ST Joseph’s Doora-Barefield’s stunning defeat of county champions Doonbeg has underlined the changing demographics of Clare football. Couple this with Cratloe’s advancement to the semi-final and the fact that Wolfe Tones should really have beaten Kilkee and there is clear evidence that West Clare’s football power base is eroding rapidly.
It is a common belief in the west that this development is not good for Clare football. The fact that many Cratloe, Doora-Barefield and Wolfe Tones footballers are dual players is held as evidence against them. The view is that these players will opt to play hurling, rather than football, for Clare if they have a choice to make.
However, before anybody in West Clare suggests that the rise of East and Mid-Clare football is bad for the game in the county, they should examine why many players from their own areas don’t represent the county. If some of the top footballers in West Clare can’t be bothered playing for Clare, why should it be highlighted if footballers from dual clubs opt to play hurling and not football for the county?
That argument aside, population trends has much to do with the apparent demise of football in West Clare. Many of the best players in most West Clare club teams, including Kilkee, Doonbeg, Kilrush and Cooraclare, are closer to 40 than they are to 20. Clubs are simply not producing sufficient numbers of young footballers to be able to allow their older veterans to move on before the last ounce is dredged from them.
Aside from Kilmurry Ibrickane and the odd individual in a range of other clubs, the best young players in the county currently represent Cratloe, Wolfe Tones and Doora-Barefield.
Podge Collins, Cathal McInerney, Conor McGrath (Cratloe); Gary Leahy, William Flynn, Craig O’Brien (Wolfe Tones); Enda Lyons, Stephen Collins and Alan O’Neill (Doora-Barefield) are just a handful of the talented young footballers lining out for those clubs.
Very soon several West Clare clubs are going to have to take brave decisions and amalgamate with their neighbours and possibly form entirely now clubs.

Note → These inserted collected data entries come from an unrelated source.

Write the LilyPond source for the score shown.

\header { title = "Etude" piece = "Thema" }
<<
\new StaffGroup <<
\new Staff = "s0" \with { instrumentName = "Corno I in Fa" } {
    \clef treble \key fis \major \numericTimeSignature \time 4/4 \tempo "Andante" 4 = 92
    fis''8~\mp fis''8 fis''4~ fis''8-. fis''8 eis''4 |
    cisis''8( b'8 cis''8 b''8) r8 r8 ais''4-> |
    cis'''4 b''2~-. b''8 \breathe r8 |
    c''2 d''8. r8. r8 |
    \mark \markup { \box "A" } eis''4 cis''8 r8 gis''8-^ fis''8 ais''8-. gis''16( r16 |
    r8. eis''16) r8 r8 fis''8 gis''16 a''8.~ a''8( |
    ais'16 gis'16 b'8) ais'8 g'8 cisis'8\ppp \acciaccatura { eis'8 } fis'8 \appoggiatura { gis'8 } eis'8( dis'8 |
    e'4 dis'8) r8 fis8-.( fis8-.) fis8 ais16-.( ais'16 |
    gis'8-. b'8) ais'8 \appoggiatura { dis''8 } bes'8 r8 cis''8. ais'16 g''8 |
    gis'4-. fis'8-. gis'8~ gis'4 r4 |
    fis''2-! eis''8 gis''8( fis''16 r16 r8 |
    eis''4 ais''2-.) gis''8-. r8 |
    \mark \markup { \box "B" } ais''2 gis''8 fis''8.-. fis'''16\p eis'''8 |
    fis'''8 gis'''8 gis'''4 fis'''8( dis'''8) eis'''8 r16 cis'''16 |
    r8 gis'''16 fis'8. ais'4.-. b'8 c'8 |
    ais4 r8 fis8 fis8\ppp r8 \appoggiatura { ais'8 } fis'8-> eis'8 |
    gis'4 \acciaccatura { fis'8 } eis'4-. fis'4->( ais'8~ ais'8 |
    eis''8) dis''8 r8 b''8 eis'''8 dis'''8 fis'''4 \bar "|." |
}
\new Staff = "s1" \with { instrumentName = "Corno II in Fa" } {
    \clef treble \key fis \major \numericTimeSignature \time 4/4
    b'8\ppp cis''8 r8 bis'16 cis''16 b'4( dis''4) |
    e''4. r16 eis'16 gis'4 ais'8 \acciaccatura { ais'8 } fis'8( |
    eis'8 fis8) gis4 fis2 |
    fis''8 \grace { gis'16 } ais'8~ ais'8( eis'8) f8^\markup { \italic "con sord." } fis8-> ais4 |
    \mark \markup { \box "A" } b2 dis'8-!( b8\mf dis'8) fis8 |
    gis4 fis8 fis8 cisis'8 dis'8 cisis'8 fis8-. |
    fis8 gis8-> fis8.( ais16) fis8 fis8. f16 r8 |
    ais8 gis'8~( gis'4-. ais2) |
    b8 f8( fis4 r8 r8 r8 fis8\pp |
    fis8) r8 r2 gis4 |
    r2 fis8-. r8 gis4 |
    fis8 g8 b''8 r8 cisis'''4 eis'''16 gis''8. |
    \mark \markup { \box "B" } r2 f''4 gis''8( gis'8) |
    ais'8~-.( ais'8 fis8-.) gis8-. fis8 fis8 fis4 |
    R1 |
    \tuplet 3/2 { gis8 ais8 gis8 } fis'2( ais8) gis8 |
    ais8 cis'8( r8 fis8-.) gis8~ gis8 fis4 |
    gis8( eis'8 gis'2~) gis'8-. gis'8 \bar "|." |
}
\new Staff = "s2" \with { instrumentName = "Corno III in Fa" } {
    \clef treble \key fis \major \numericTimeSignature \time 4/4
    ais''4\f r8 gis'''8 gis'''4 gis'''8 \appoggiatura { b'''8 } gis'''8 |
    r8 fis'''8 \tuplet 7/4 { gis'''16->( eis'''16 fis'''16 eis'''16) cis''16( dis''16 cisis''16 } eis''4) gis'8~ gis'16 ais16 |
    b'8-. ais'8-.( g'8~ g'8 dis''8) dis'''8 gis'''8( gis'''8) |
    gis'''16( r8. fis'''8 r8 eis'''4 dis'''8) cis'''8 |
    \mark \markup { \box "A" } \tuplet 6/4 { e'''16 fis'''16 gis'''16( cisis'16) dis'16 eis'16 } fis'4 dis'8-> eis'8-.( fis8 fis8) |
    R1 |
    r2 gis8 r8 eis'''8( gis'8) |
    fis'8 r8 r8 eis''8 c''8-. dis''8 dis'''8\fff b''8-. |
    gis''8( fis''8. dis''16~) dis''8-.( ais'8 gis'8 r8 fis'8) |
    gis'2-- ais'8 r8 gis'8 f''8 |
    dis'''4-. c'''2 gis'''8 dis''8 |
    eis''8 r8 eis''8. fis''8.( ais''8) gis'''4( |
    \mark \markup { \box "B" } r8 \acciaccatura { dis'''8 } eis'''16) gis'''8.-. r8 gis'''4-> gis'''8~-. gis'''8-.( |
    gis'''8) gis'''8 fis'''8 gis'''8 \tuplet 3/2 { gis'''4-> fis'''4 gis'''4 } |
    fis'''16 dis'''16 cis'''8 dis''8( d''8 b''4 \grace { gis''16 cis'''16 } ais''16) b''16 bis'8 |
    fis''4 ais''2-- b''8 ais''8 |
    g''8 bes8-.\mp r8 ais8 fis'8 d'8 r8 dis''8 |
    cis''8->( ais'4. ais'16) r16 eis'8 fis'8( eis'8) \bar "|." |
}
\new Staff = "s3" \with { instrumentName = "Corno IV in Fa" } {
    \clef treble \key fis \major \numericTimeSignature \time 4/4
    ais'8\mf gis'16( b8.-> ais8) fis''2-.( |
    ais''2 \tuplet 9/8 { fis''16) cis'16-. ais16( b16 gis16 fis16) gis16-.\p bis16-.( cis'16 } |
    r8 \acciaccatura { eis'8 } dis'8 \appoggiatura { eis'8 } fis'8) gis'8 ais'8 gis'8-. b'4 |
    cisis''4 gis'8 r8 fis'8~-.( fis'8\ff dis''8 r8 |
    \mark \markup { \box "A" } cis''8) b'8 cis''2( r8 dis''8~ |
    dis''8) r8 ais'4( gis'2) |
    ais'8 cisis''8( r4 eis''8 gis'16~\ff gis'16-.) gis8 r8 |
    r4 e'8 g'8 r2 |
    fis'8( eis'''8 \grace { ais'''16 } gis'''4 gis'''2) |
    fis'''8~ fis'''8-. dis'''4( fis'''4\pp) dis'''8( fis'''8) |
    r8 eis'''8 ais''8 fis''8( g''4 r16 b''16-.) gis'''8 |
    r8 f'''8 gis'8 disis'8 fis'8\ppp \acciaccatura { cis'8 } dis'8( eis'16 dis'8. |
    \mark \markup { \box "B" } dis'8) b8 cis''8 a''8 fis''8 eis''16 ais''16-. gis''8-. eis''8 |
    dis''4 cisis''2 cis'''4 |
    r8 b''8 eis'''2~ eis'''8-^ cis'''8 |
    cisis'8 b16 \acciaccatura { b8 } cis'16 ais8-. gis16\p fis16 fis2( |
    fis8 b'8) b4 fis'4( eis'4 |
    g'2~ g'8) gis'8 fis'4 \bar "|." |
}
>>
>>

Even though Kilkee may well win Sunday’s quarter-final replay against Wolfe Tones and qualify for the semi-final, the club might have to link up permanently with O’Curry’s and Naomh Eoin in the next three or four years. Most of Kilkee’s leading players are over 30 and it will be very difficult for them to be competitive at senior level in five years.
The aforementioned amalgamation would give players from Kilbaha to Kilkee the chance to play senior football and therefore help to improve the game in West Clare.
Shannon Gaels and Killimer linked up four years ago and other clubs may have to consider a similar course of action if the standard of the game in West Clare is to avoid dipping further.
However, for now the focus is on Cratloe and Doora-Barefield, who have added real excitement to this year’s championship. Given that St Joseph’s were virtually gone before their defeat of Shannon Gaels, their transformation is particularly remarkable. Of course, elements in that club and indeed in Cratloe and Wolfe Tones might feel that the rise of football in those clubs might derail their hurling ambitions. One would never think that hurling and football belong to the same organisation.